The following table lists the major supported features for Harness Self-Managed Enterprise Edition offerings.
Solution | Supported Platform | Connected | HA | Monitoring | Disaster Recovery |
---|---|---|---|---|---|
Kubernetes Cluster | Kubernetes - GKE - AKS - EKS | Yes | Yes | Prometheus, Grafana | Yes |
Supported Kubernetes versions
- Self-Managed Enterprise Edition supports Kubernetes v.1.27, as well as versions 1.26, 1.25, 1.24, 1.23, 1.22, 1.21, and 1.20.
- Effective October 7, 2022, with the release of version 76918, Self-Managed Enterprise Edition no longer supports Kubernetes open-source versions 1.18 and earlier.
- Self-Managed Enterprise Edition supports the other versions of Kubernetes you use on a best-effort basis.

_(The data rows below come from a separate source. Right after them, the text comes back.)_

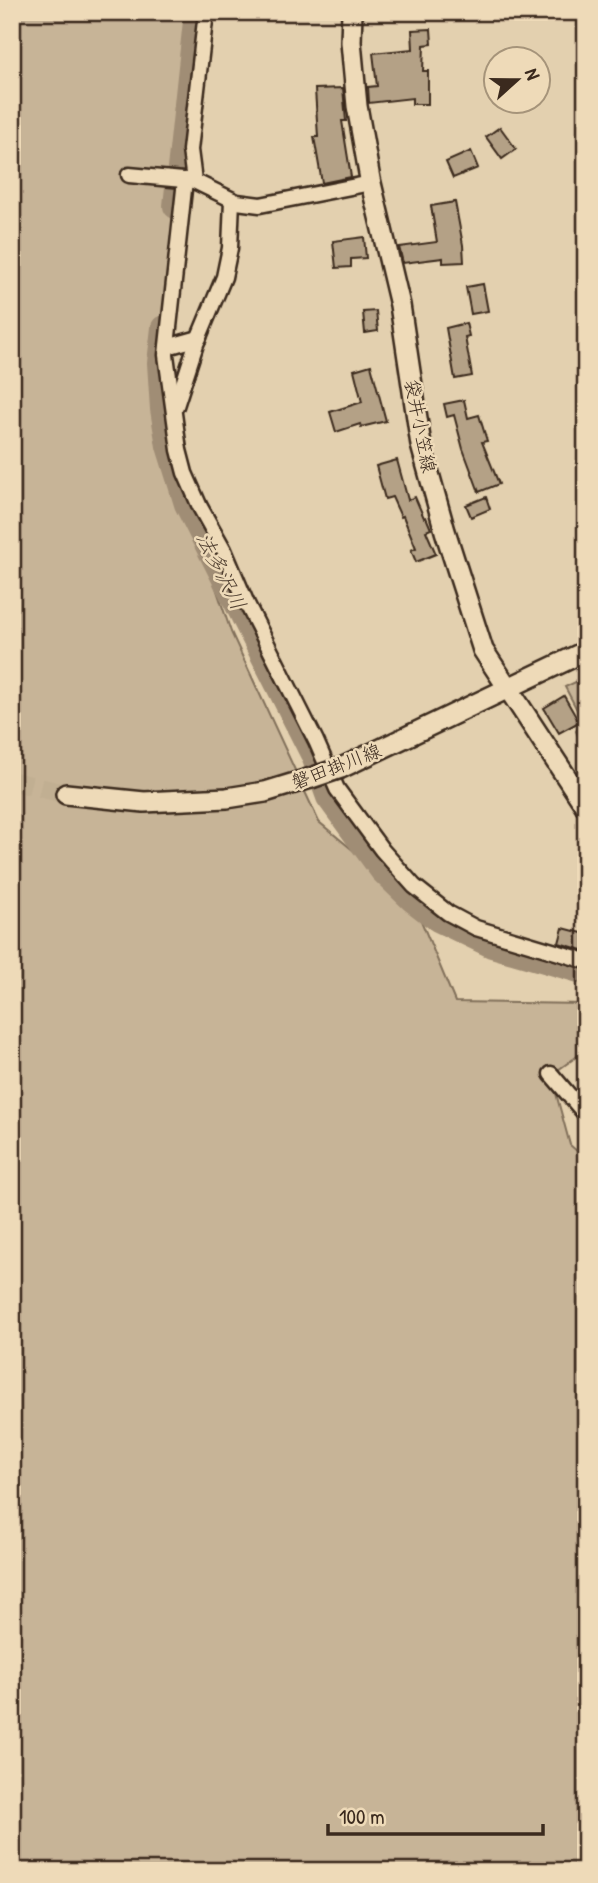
<svg xmlns="http://www.w3.org/2000/svg" width="598" height="1883" font-family="'Patrick Hand','Klee One',sans-serif">
<style>
.green{fill:#c7b497;stroke:#816f5a;stroke-width:2}
.lines{fill:none;stroke-linecap:round;stroke-linejoin:round}
.river{stroke:#a08d75;stroke-width:26}
.building{fill:#b4a186;stroke:#3b2a1e;stroke-width:2}
.secondary-tunnel{stroke:#c1af92;stroke-width:19;stroke-dasharray:19 10;stroke-linecap:butt}
.minor-casing{stroke:#3b2a1e;stroke-width:19}
.secondary-casing{stroke:#3b2a1e;stroke-width:24}
.minor{stroke:#eedab8;stroke-width:14}
.secondary{stroke:#eedab8;stroke-width:19}
.secondary-bridge-casing{stroke:#3b2a1e;stroke-width:24;stroke-linecap:butt}
.secondary-bridge{stroke:#eedab8;stroke-width:19}
.labels{text-anchor:middle;stroke-width:5;stroke-linejoin:round;paint-order:stroke}
.street-label{font-size:19px;fill:#3b2a1e;stroke:#eedab8}
.water-label{font-size:21px;font-style:italic;fill:#544334;stroke:#eedab8}
</style>
<rect width="100%" height="100%" fill="#e3d0af"/>
<filter id="ink" filterUnits="userSpaceOnUse"><feTurbulence type="fractalNoise" baseFrequency=".0143" numOctaves="2"/><feDisplacementMap in="SourceGraphic" scale="14" xChannelSelector="R" yChannelSelector="G"/><feConvolveMatrix kernelMatrix="1 2 1 2 8 2 1 2 1" color-interpolation-filters="sRGB"/></filter>
<g filter="url(#ink)">
<!-- green -->
<g class="green">
<polygon points="12,12 193,12 166,355 183,490 231,632 319,822 412,899 455,1002 586,1004 586,1050 551,1075 570,1145 586,1159 586,1871 12,1871"/>
<polygon points="586,677 586,754 576,731 583,721 565,687"/>
</g>
<g class="lines">
<!-- river -->
<g class="river">
<polyline points="176,206 197,12"/>
<polyline points="164,328 160,363 163,409 169,446 187,504 314,756 329,797 383,871 412,899 438,919 492,945 586,972"/>
</g>
</g>
<!-- building -->
<g class="building">
<polygon points="431,29 432,44 424,45 423,71 428,71 428,104 412,104 412,98 369,103 368,87 377,86 373,53 413,49 412,30"/>
<polygon points="343,88 346,121 342,121 351,177 322,183 314,137 318,137 315,89"/>
<polygon points="500,127 516,149 502,159 486,137"/>
<polygon points="471,151 478,168 453,178 446,162"/>
<polygon points="455,202 463,245 464,262 443,263 443,258 403,263 399,247 437,242 431,206"/>
<polygon points="364,237 366,258 351,259 351,267 336,268 333,241"/>
<polygon points="483,284 488,311 471,314 466,287"/>
<polygon points="376,311 378,331 365,333 363,312"/>
<polygon points="466,323 469,336 465,337 472,376 455,379 446,328"/>
<polygon points="371,365 386,421 361,427 360,424 336,432 330,412 362,402 354,370"/>
<polygon points="464,400 468,418 479,415 487,441 482,442 499,484 479,492 463,449 454,415 447,417 444,404"/>
<polygon points="397,460 408,500 415,497 424,518 426,517 431,529 426,531 436,554 416,562 411,550 416,548 403,516 401,517 392,497 385,499 376,466"/>
<polygon points="486,497 490,509 471,517 466,505"/>
<polygon points="564,696 579,722 559,733 544,708"/>
<polygon points="563,928 586,934 586,951 559,943"/>
</g>
<g class="lines">
<!-- secondary-tunnel -->
<polyline class="secondary-tunnel" points="12,781 66,794"/>
<!-- minor casing -->
<g class="minor-casing">
<g id="minor">
<polyline points="129,175 194,181 237,202 260,205 371,183"/>
<polyline points="185,180 166,355 179,450 185,473 200,507 224,550 247,604 316,741 337,789 382,850 414,886 448,913 476,928 586,961"/>
<polyline points="194,181 190,150 206,12"/>
<polyline points="167,347 199,338"/>
<polyline points="176,406 196,344 224,277 230,248 232,200"/>
<polyline points="551,1074 586,1115"/>
</g>
</g>
<!-- secondary casing -->
<g class="secondary-casing">
<g id="secondary">
<polyline points="352,12 351,42 357,106 370,179 400,305 421,445 445,531 483,650 586,807"/>
<polyline points="341,768 586,651"/>
<polyline points="66,794 144,802 227,798 265,792 311,778"/>
</g>
</g>
<!-- minor -->
<use href="#minor" class="minor"/>
<!-- secondary -->
<use href="#secondary" class="secondary"/>
<!-- secondary-bridge casing -->
<g class="secondary-bridge-casing">
<polyline id="secondary-bridge" points="311,778 341,768"/>
</g>
<!-- secondary-bridge -->
<use href="#secondary-bridge" class="secondary-bridge"/>
</g>
</g>
<g class="labels">
<!-- street labels -->
<g class="street-label">
<text transform="translate(421 426) rotate(79)" y="7">袋井小笠線</text>
<text transform="translate(336 766) rotate(-21)" y="7">磐田掛川線</text>
</g>
<!-- water labels -->
<g class="water-label">
<text transform="translate(221 571) rotate(63)" y="7">法多沢川</text>
</g>
</g>
<!-- margin -->
<rect width="598" height="1883" fill="none" stroke="#eedab8" stroke-width="42"/>
<rect x="21" y="21" width="556" height="1841" fill="none" stroke="#3b2a1e" stroke-width="2.5" filter="url(#ink)"/>
<!-- north arrow -->
<g transform="translate(517 80) rotate(69)"><circle r="33" fill="#eedab8" stroke="#a6947a" stroke-width="2"/>
<path d="M0-5L12 26L0 18L-12 26Z" fill="#3b2a1e"/>
<text y="-10" font-size="19" font-weight="bold" text-anchor="middle" fill="#3b2a1e">N</text>
</g>
<!-- scale -->
<path d="M328 1824v10h215v-10" fill="none" stroke="#3b2a1e" stroke-width="3.5"/>
<text x="339" y="1824" font-size="21" fill="#3b2a1e" stroke="#eedab8" stroke-width="5" paint-order="stroke">100 m</text>
</svg>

- Harness commits to support new minor versions of Kubernetes within three months of the first stable release. For example, if the stable release of 1.28.0 occurs on August 31, Harness extends compatibility by November 30.
Terms of support
The support policy is 12 months of full support, followed by 6 months of limited support for critical security fixes only.
Harness Self-Managed Enterprise Edition does not introduce changes that break compatibility with supported versions of Kubernetes. For example, Self-Managed Enterprise Edition does not use features from Kubernetes version n that do not work in Kubernetes version n-2.
Installation and upgrade preflight checks provide warnings when you use unsupported Kubernetes versions.
In cases where you encounter a problem related to an incompatibility issue, you must upgrade your cluster. Harness does not issue a patch to accommodate the use of unsupported Kubernetes versions.